Test your soil. A xeriscaped garden doesn’t need much, but what it does need is good soil. Good soil holds water well, provides nutrients, and has proper aeration that allows water to reach deep roots. If you’re unsure of your soil quality, get it tested before moving forward with your xeriscape garden.
Maintaining Your Xeriscape
Keep your xeriscape garden strong with these maintenance tips:
Mulch, and keep it mulched. Mulch helps retain soil moisture, slow down moisture evaporation, prevent roots from overheating, and stops weeds from growing. Choose an organic mulch like pine straw or pine bark, because they’re good at retaining moisture and provide extra nutrients to your plants.
Mow properly. If you still have grass that needs mowing, never cut more than one-third of it at a time and always leave the clippings on the lawn to return nutrients to the soil and encourage growth.
Weed regularly. Weeds act as little thieves, stealing vital nutrients and water from your plants. Clip them regularly to keep your garden healthy.
Prune each winter. Pruning helps your plants grow.
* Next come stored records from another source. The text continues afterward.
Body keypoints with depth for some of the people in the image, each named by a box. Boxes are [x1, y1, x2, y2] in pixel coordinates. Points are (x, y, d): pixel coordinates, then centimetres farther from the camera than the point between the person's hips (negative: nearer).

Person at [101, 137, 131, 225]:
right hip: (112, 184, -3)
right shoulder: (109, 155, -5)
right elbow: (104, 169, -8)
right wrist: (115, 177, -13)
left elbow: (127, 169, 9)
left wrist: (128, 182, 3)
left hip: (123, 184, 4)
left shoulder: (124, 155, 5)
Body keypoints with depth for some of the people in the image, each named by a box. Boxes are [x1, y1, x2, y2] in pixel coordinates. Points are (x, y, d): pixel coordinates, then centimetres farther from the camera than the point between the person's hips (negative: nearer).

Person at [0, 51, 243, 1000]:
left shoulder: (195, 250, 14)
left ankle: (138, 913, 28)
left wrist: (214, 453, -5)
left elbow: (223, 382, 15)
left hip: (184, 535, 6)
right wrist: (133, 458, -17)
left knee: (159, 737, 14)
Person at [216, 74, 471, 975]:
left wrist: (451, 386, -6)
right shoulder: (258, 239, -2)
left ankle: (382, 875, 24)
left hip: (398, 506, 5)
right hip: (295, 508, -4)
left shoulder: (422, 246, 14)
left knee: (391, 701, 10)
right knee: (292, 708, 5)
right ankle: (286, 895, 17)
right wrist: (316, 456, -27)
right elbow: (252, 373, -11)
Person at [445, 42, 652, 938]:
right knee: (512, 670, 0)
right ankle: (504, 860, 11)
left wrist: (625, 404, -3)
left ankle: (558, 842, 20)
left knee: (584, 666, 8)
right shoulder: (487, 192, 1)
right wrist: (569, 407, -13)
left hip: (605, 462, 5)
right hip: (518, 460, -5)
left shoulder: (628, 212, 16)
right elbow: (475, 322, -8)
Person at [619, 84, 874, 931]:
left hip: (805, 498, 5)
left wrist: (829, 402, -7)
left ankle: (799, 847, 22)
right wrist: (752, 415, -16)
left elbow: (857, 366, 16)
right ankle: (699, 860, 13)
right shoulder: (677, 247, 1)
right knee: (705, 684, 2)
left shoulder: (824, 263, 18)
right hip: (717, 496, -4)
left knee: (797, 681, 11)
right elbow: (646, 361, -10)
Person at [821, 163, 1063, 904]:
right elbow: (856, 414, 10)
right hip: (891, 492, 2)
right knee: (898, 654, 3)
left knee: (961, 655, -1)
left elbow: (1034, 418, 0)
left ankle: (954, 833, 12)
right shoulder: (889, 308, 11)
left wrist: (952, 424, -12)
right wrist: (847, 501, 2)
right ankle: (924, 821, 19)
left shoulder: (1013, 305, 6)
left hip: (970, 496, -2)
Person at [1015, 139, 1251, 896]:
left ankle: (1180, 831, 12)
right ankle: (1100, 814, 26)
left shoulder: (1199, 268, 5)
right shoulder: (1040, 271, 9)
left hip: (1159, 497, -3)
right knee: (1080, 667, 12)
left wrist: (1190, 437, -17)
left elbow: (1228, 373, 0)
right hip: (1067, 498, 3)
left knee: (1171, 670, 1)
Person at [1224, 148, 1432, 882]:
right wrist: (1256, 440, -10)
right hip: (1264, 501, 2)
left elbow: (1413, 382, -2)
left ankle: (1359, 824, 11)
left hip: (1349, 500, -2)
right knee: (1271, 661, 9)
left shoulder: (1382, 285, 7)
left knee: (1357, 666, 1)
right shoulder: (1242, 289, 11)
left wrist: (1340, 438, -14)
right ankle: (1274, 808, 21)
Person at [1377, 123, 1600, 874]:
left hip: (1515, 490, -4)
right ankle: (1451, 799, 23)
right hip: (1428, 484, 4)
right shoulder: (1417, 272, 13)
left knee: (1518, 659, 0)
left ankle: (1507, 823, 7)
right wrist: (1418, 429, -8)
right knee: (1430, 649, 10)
Prune them in the winter while they’re dormant before the weather gets hot again. Be careful not to overdo it, though, as excessive pruning can harm your plants.
If you’re looking for a more sustainable way to garden, consider switching over to the singular beauty of xeriscaping. Give Mother Nature — and yourself — a break by filling your garden with water-wise desert plants that cut down on maintenance and water usage.